De fato, o Aedes aegypti já tinha sido controlado por Osvaldo Cruz no início do século XX. Ficamos 60 anos sem problemas com ele, até que ele reapareceu na década de 1980. “Infelizmente os profissionais de comunicação pública ficaram aprisionadas ao combate ao mosquito, quando deveriam estar atentos à falta de saneamento e à derrubada de florestas, que os faz invadirem as cidades”, consigna.
Faltam estudos
A relação entre um possível aumento da infestação do Aedes aegypti em decorrência da tragédia-crime da Samarco/Vale-BHP, apesar de ter sido levantado por alguns profissionais de saúde & meio ambiente, inclusive da própria Fiocruz, não foi ainda devidamente estudada.
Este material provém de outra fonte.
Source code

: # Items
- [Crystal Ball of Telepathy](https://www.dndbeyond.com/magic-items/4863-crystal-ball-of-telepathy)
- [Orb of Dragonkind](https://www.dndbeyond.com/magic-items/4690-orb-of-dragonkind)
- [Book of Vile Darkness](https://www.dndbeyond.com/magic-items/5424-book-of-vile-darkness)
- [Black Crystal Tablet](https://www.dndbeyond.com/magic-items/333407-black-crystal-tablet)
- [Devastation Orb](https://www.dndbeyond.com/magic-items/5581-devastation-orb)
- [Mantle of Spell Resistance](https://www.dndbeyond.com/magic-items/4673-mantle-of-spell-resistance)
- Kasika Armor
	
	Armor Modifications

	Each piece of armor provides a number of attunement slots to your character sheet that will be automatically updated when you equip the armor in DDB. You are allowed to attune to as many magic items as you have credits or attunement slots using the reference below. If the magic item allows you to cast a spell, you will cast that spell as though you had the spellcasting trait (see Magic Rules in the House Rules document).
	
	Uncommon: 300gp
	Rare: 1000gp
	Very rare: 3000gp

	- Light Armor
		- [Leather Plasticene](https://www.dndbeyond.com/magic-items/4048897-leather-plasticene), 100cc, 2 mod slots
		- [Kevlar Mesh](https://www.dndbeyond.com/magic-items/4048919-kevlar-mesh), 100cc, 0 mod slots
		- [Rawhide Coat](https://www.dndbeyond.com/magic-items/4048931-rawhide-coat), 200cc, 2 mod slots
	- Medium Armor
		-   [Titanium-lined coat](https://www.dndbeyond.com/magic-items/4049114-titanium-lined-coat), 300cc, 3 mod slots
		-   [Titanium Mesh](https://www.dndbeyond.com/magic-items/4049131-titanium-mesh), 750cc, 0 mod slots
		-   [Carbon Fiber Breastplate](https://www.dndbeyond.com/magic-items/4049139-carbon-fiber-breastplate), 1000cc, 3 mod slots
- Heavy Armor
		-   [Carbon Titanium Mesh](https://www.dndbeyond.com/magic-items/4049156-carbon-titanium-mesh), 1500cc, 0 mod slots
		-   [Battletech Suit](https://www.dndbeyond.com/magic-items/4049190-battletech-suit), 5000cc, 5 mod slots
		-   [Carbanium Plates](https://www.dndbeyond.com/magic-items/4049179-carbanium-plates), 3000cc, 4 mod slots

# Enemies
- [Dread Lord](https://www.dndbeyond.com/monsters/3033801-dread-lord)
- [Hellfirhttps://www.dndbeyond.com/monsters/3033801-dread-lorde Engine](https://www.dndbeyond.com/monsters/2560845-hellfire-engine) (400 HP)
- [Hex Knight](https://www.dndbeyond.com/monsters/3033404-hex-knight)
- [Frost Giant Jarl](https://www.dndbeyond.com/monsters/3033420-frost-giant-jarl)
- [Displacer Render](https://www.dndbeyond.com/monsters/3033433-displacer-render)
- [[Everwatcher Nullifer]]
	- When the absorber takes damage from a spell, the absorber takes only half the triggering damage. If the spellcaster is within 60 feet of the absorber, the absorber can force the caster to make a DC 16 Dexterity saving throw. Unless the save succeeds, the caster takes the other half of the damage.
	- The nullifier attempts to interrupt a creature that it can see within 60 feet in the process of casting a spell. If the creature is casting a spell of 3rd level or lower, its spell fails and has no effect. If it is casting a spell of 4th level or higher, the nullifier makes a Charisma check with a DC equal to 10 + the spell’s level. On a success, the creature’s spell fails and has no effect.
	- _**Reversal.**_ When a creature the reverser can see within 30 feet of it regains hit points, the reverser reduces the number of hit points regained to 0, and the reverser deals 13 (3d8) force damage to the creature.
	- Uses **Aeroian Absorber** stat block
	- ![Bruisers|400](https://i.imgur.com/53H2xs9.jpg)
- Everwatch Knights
A Fundação Renova investiu fortemente em ações para minar iniciativas nesse sentido e a hipótese continua em aberto.
“É um fato tão inédito e tão avassalador, que ainda é muito difícil estabelecer verdades nesse momento. Sabe-se que o desequilíbrio é radical, agora daí a saber se há mesmo relação com o mosquito ou não, só com pesquisas de longo prazo”, reconhece.
O II Secacs não tratou desse aspecto ambiental e epidemiológico das tragédias, mas sim se propôs a evidenciar o sofrimento de suas vítimas diretas, que perdura, passados três anos, apesar do silêncio da mídia e devido, substancialmente, à inação do Estado e das empresas criminosas.
O licenciamento ambiental da nova barragem, a Cava Alegria Sul, em Mariana, para a Renova, objetiva não só construir mais uma estrutura para armazenar rejeitos, mas também apagar a memória do crime.
Humanidade
Em ambas as tragédias, ressalta o pesquisador, há atingidos direta e indiretamente. No caso do zika, há dezenas de mães e crianças que passaram a viver em função da doença, num total abandono do Estado. “Isso me afeta! Sou humano!”, agasta-se.
No caso da Samarco/Vale-BHP, há comunidades inteiras sofrendo com falta de trabalho e renda, com doenças como depressão, suicídio, problemas de pele, com a perda de sua identidade cultural, de seu lazer. E há quem seja atingido pela contaminação da água do rio e do mar, e com os pescados. “Se você não se sente atingido, tem que rever seu conceito de humanidade, não é possível! Nós somos todos atingidos!”, brada.